Black Tech Miami

Black Tech Miami is a mustard seed that sprouted into something momentous

Black Tech Miami is a mustard seed that sprouted into something momentous. What began in March 2012 as a simple idea to foster an atmosphere of inclusion in startups across Miami quickly became a well-respected focal point of business opportunities for Black entrepreneurs.

Knight Foundation announced a significant investment in Black tech entrepreneurship last week with a donation of $1.5 million. The funding commitment supports the Center for Black Innovation, an effort that will advance the operation of Black Tech Miami. Other contributions made toward the project include $350,000 from social justice reform-focused organization Surdna Foundation and $250,000 from Comcast NBCUniversal.

Derick Pearson

Derick Pearson, co-founder of Code Fever Miami and Black Tech Miami, and a guest speaker pictured at an event promoting Black entrepreneurship.

Derick Pearson

Co-founded by Felecia Hatcher and Derick Pearson, the Center will feature programming around angel investor training, venture capital investor matchmaking sessions and ongoing data collection on the effect of startup ecosystems on the Black community. A mixture of in-person and virtual courses are scheduled to take place at the Overtown location.

For years, Hatcher and Pearson worked hard to address equity and access in the tech world. They were inspired to create Black Tech Miami, which evolved to Code Fever Miami Inc. in 2016, to bring skills required in the STEM industry to youth in minority communities. Now, after securing the physical space and monetary support, the social entrepreneur duo rebranded previous initiatives to form a pathway for Black innovation.

“As a cornerstone for opportunity, the Center provides the technical assistance necessary to build out businesses anchored in the community and create jobs. They’ve built a brand and reputation that builds successful connections,“ said Patrice Green, Surdna’s inclusive economies program officer.

Surdna previously underwent a strategy refinement process in 2018 that led to a commitment to support entrepreneurs of color. Since then, the organization has attended some of Hatcher and Pearson’s events in the city of Tulsa.

“We're not the biggest foundation, but we hope to give folks significant dollars that are substantial enough to be able to move the gold post,” noted Green.
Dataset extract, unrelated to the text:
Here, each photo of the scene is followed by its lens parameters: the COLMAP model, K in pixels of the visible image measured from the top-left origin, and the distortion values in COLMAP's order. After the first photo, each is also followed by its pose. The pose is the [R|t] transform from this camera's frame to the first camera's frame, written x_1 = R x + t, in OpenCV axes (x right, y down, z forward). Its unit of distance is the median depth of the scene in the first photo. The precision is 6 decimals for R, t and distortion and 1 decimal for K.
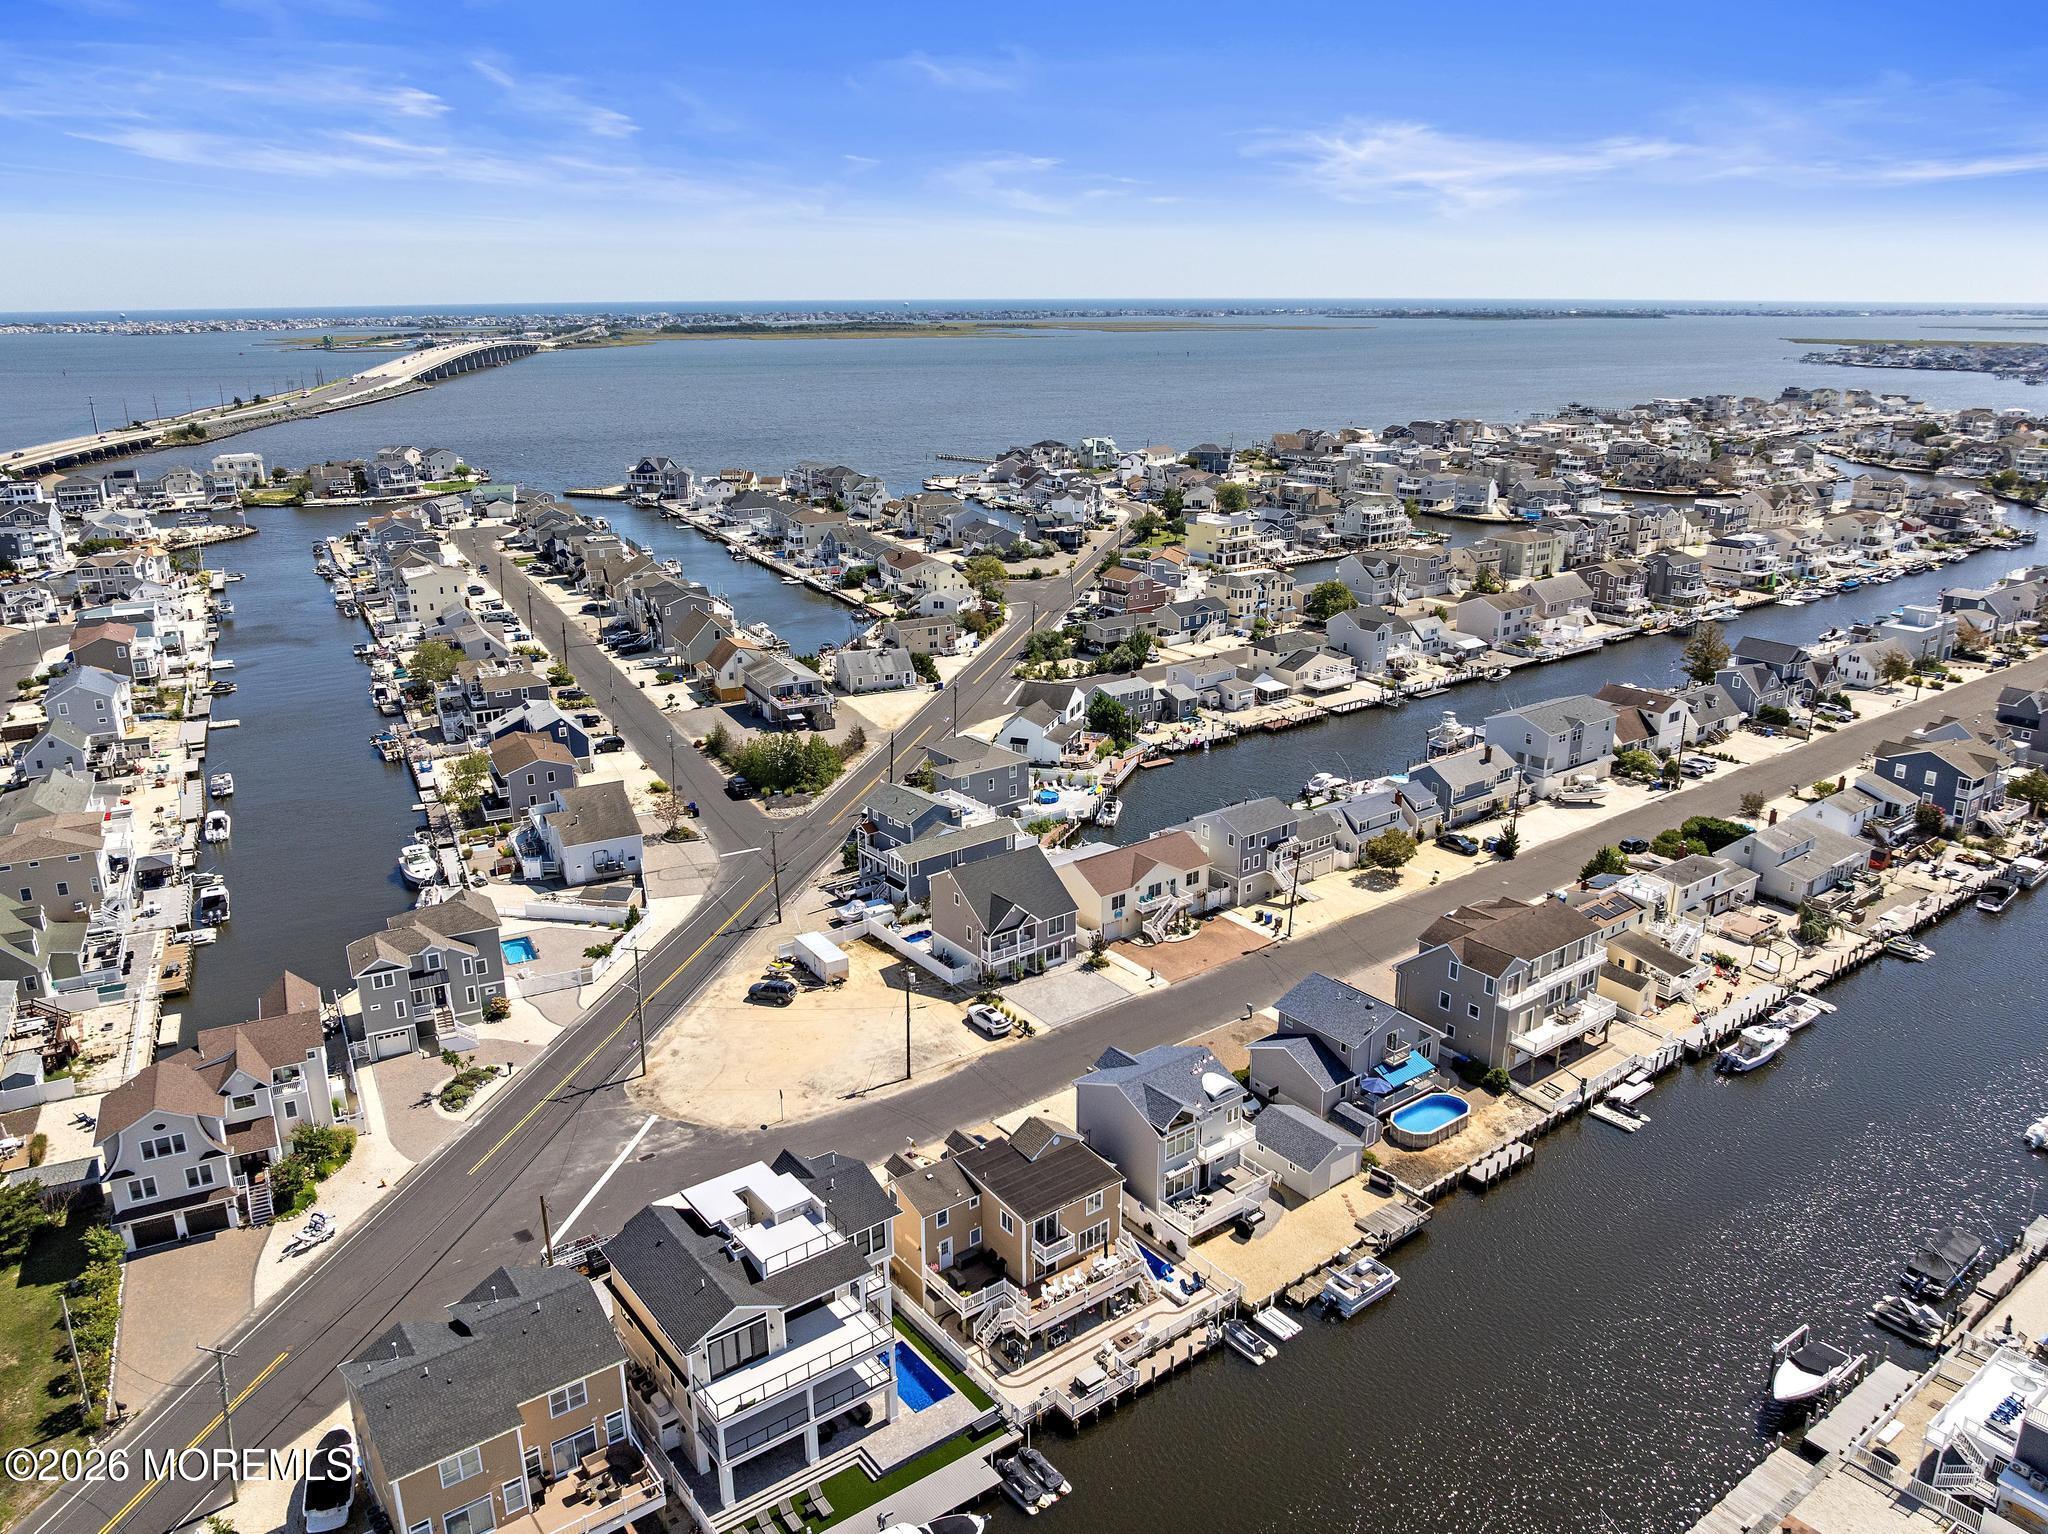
lens RADIAL K [[1470.1, 0, 1034.6], [0, 1470.1, 757.9], [0, 0, 1]] dist [-0.030424, -0.007031]
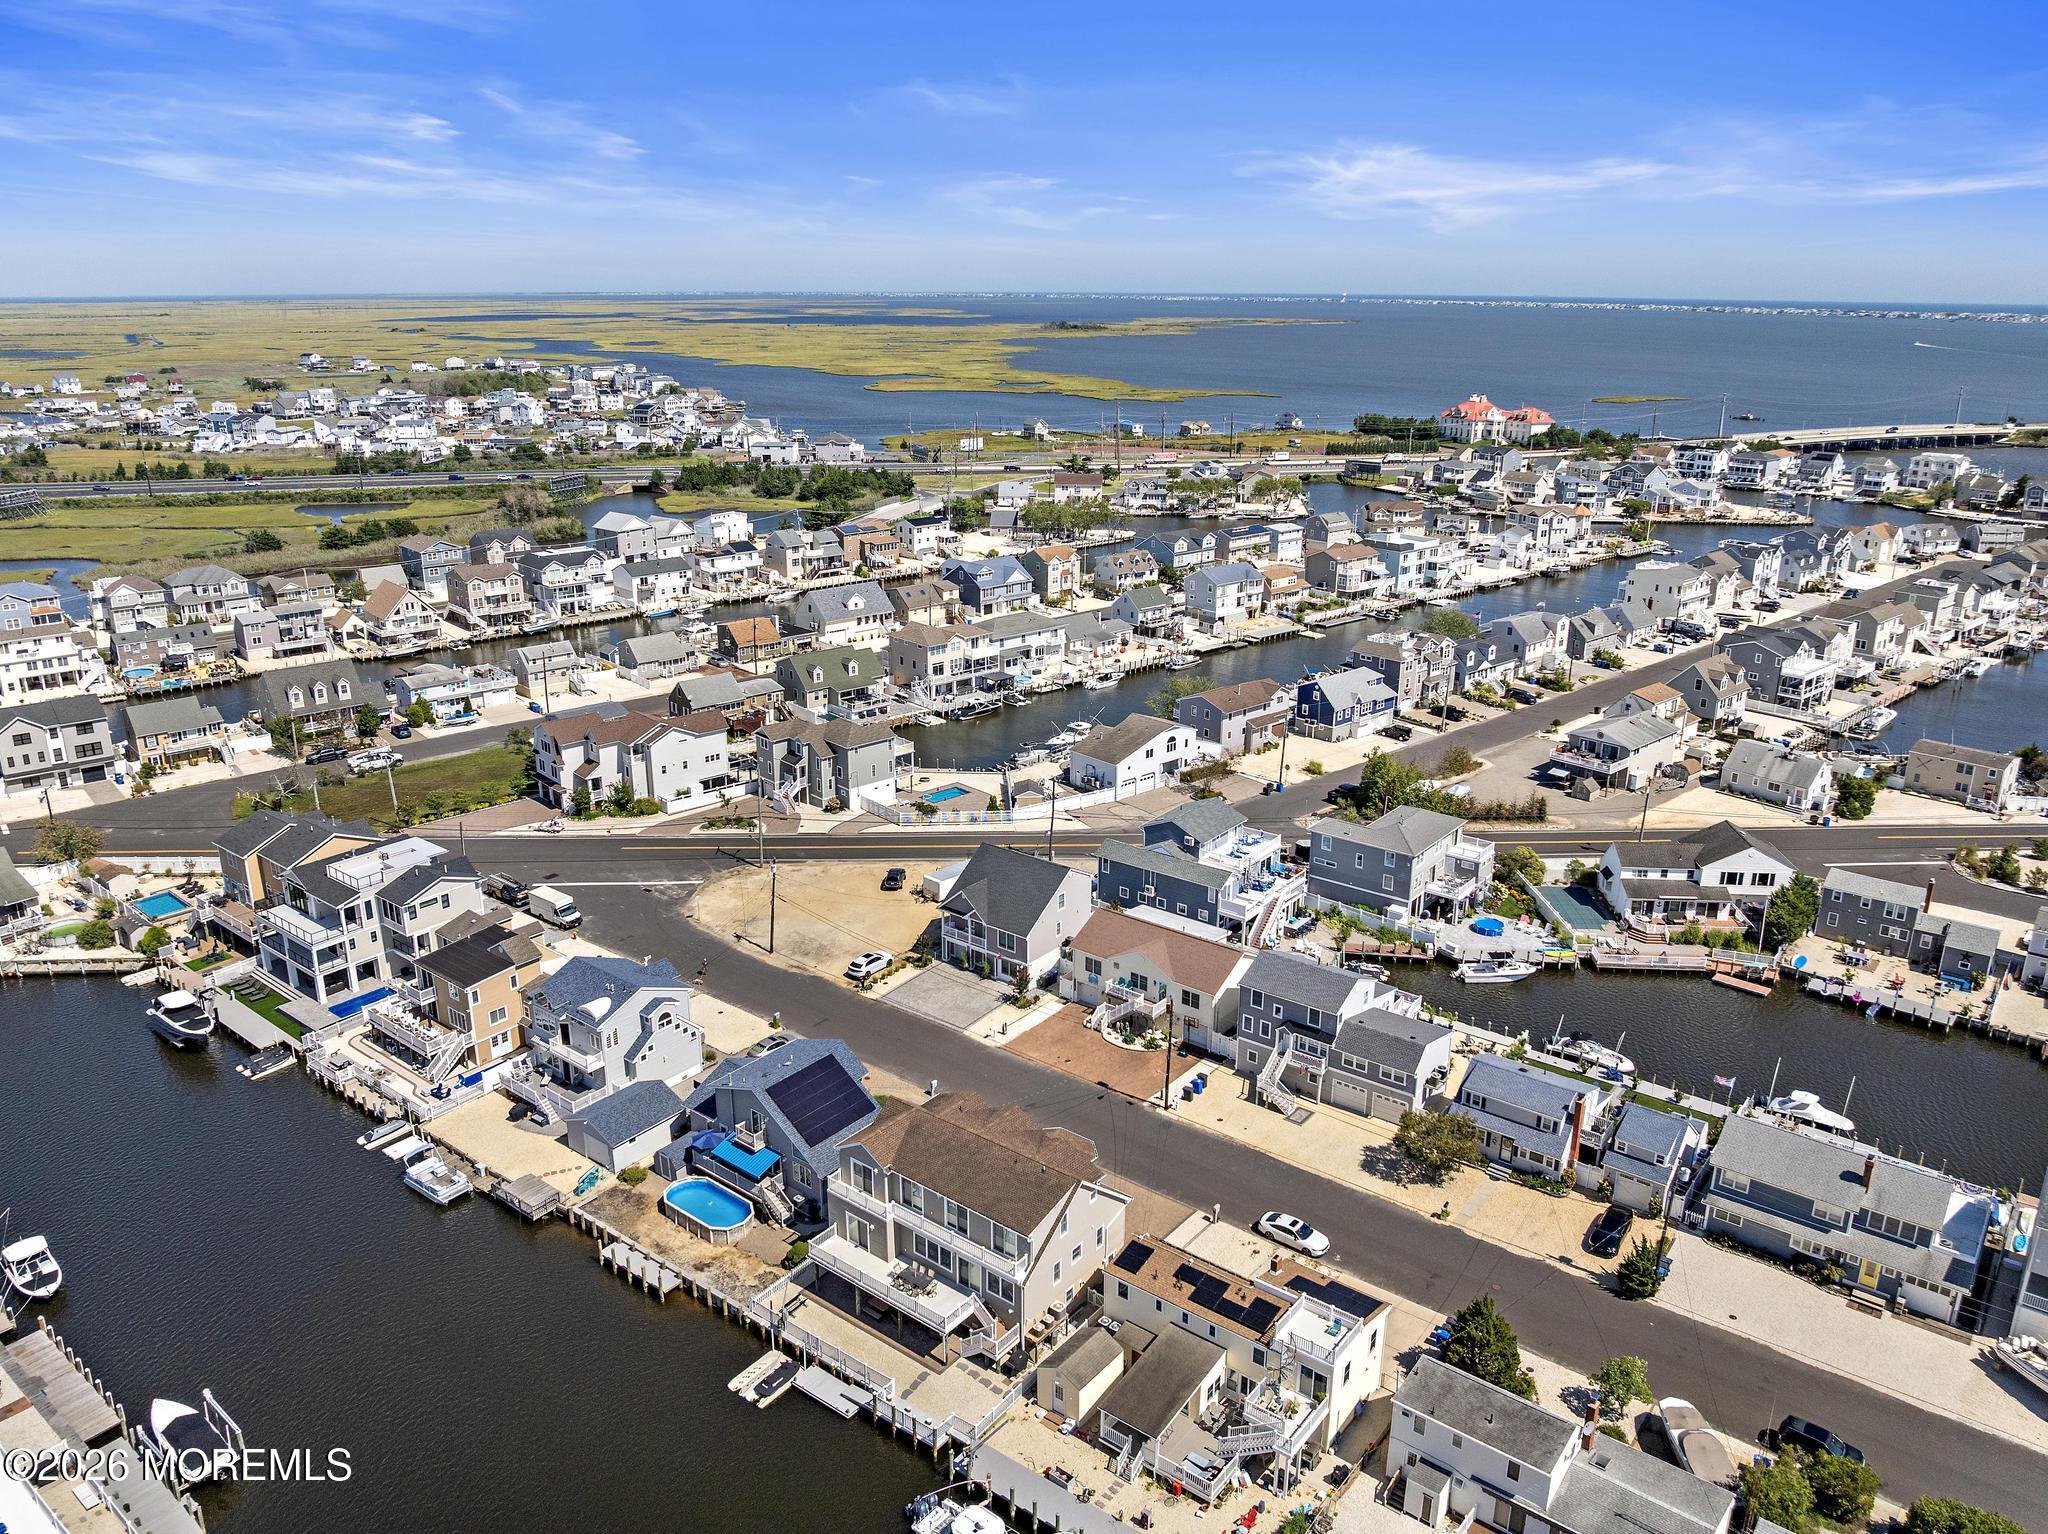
lens RADIAL K [[1470.1, 0, 1034.6], [0, 1470.1, 757.9], [0, 0, 1]] dist [-0.030424, -0.007031]
pose [[0.248916, 0.301900, -0.920270, 0.728455], [-0.297881, 0.927984, 0.223859, -0.181293], [0.921579, 0.218409, 0.320920, 0.583055]]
According to Pearson, president of the Center, the pivot from Code Fever to the entrepreneurship program was a request from members who wanted an equitable pathway that would lead to Black prosperity.

“When you look at startups, there is a high failure rate that depends on if they can access the right network to help the business grow,” said Dalila Wilson-Scott, executive vice president and chief diversity officer for Comcast. “We’ve been in a great position to work with Felecia and Derick. They’re not just creating revenue for themselves, but care about sustaining Black communities when there is a great need for something like that in our country now.”

Through the Center, Black-owned startups have the opportunity to take part in a business accelerator program that explores ways to create financial models, and make use of its Tribe Development Studio, which gives them access to consultants and explains how to use minimum valuable products to gain investors.

Different opportunities that promote Black entrepreneurship offered by the Center include the VC-in-Residence program, Black Ecosystem Builders Fellowship, Startup Studio and Investor Accreditation.

Raul Moas, director for Knight’s Miami program, explained that in the past, some entrepreneurs opted out of creating startups in the city because of a lack of support and infrastructure. Organizations like Knight, combined with the work that people like Hatcher and Pearson are doing, were able to move the needle to create more opportunities, especially in the Black community.

“There’s a part of our community entrepreneurs that didn’t feel like they belonged or had a path. Now, it’s all about keeping people here to fulfill their full potential while being a part of this city without feeling like they have to go elsewhere,” he said, who added that the Foundation has had a hand in supporting approximately 500 startups.

“Part of this work is meeting people where they are to make sure they have the resources they need. We have to do more to make sure that there are spaces in Miami for Black entrepreneurs,” Moas said.

The Center for Black Innovation is accessible to just about anyone in the community who feels inspired to go down an entrepreneurship route. A questionnaire on must be filled out by interested parties to express their program interests before they’re alerted of when the application to be considered goes live. Programs will begin in January, some with a rolling deadline, while others – like the fellowship – end in December.

“We have a long-term goal where we hope to raise more money to create a foundation we believe can last long term,” said Pearson.

The Center for Black Innovation hopes to raise another $2.1 million dollars to sustain the effort. During the first week of February, it will kick off a virtual conference to engage Black tech entrepreneurs.

“Ultimately, if they are successful, the payoff and benefits for this community will last through generations,” said Wilson-Scott. “Creating a cycle for growth and innovation will be a catalyst.”